Restructure, restructure, restructure

UKRI communications to students in the past week have rested heavily, if also uncomfortably, on one piece of advice: “[UKRI] is strongly advising all funded students to speak to their supervisor about adjusting projects to complete a doctoral-level qualification within their funded period.”

This is valuable, correct, and an example of UKRI’s leadership setting the tone for the sector. But it is also at least six months too late. Yes, UKRI, along with everyone else involved, has been making these noises since early in the first lockdown, but context matters.

It is one thing to say this while asking students to fill out a questionnaire asking how much extra support they might need, and another to do so several months later in a report constructed around the edges of a £62m black hole. Many students have already made changes, but some have deferred painful decisions – for the simple reason that researchers are deeply committed to their projects. They completed the survey; they waited; they hoped.

And that’s it?

This report marks the latest and possibly final step in a well-intentioned but incoherent national project to support Covid-affected PGR students. The blame for that does not lie solely at the feet of UKRI. But organisations and governments are rightly judged on the basis of how well they support their most vulnerable members. For those of us involved in the management of research in the UK, this is not a moment for pride.

One response to “Why did we leave PGRs hanging on for six months?

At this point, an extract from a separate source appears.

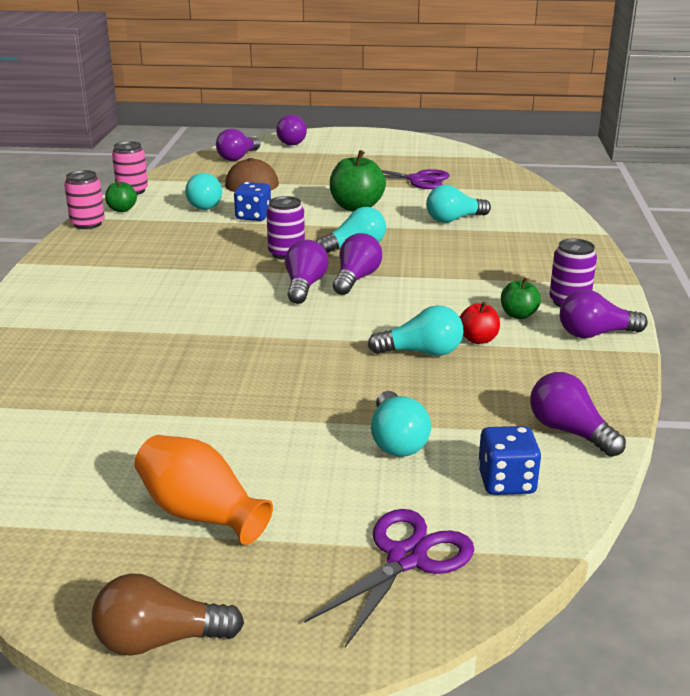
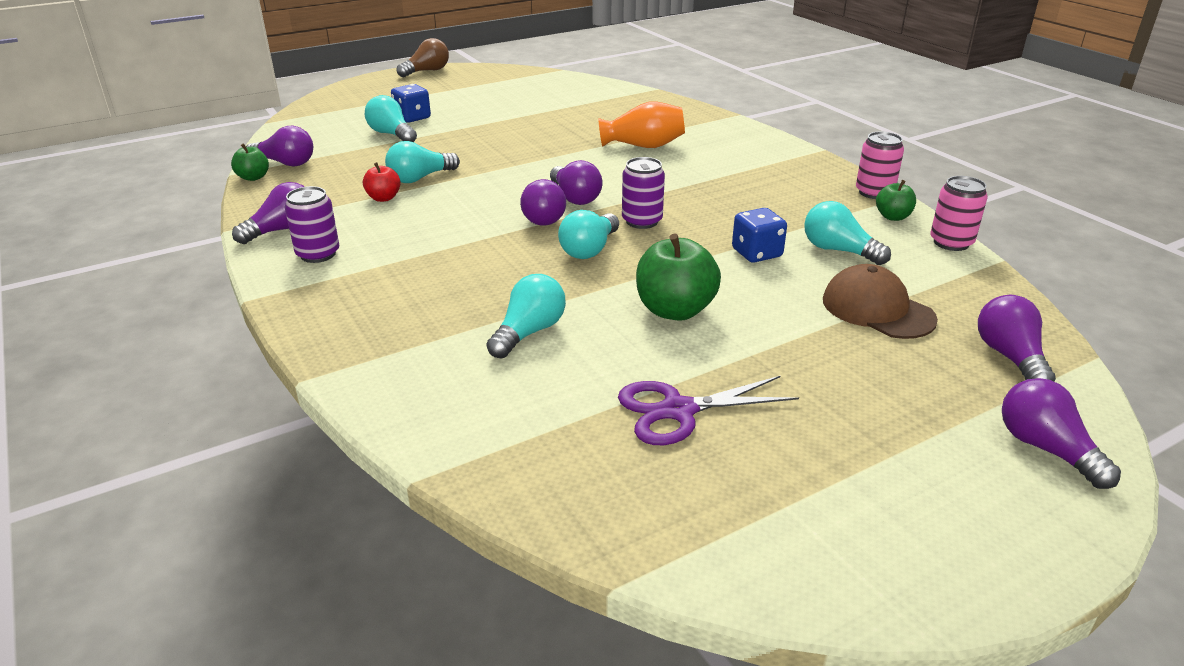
camera: 145 degrees right, 5 degrees up
(200, 513) = (459, 93): orange vase -> orange vase (644, 146)
(407, 558) = (349, 104): purple scissors -> none
(506, 482) = (315, 135): blue dice -> blue dice (412, 118)
(518, 315) = (361, 227): green apple -> green apple (253, 177)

  1. I thought this was very good, except for “[UKRI] is strongly advising all funded students to speak to their supervisor about adjusting projects to complete a doctoral-level qualification within their funded period.” I don’t see how you can all this valuable, correct and leaderly tone-setting – it is execrable. UK PhDs, at three years, are already laughably short compared to those in competing countries – every year matters. If the COVID year (or two…) is the one where data were supposed to be collected but weren’t, then no amount of “adjustment” is going to leave that student with a viable PhD at the end. Sure, we can *call* it a PhD, but that doesn’t make it one on the international job market. What counts is that precious publication, and you can’t publish excuses. Of course, wealthy labs in the golden triangle will find extra support for their PhD students from their slush funds, thus deepening the winner-take-all dynamic that infects British academia. For the rest… well we will just lose that crop of students. It’s foolish and short-sighted.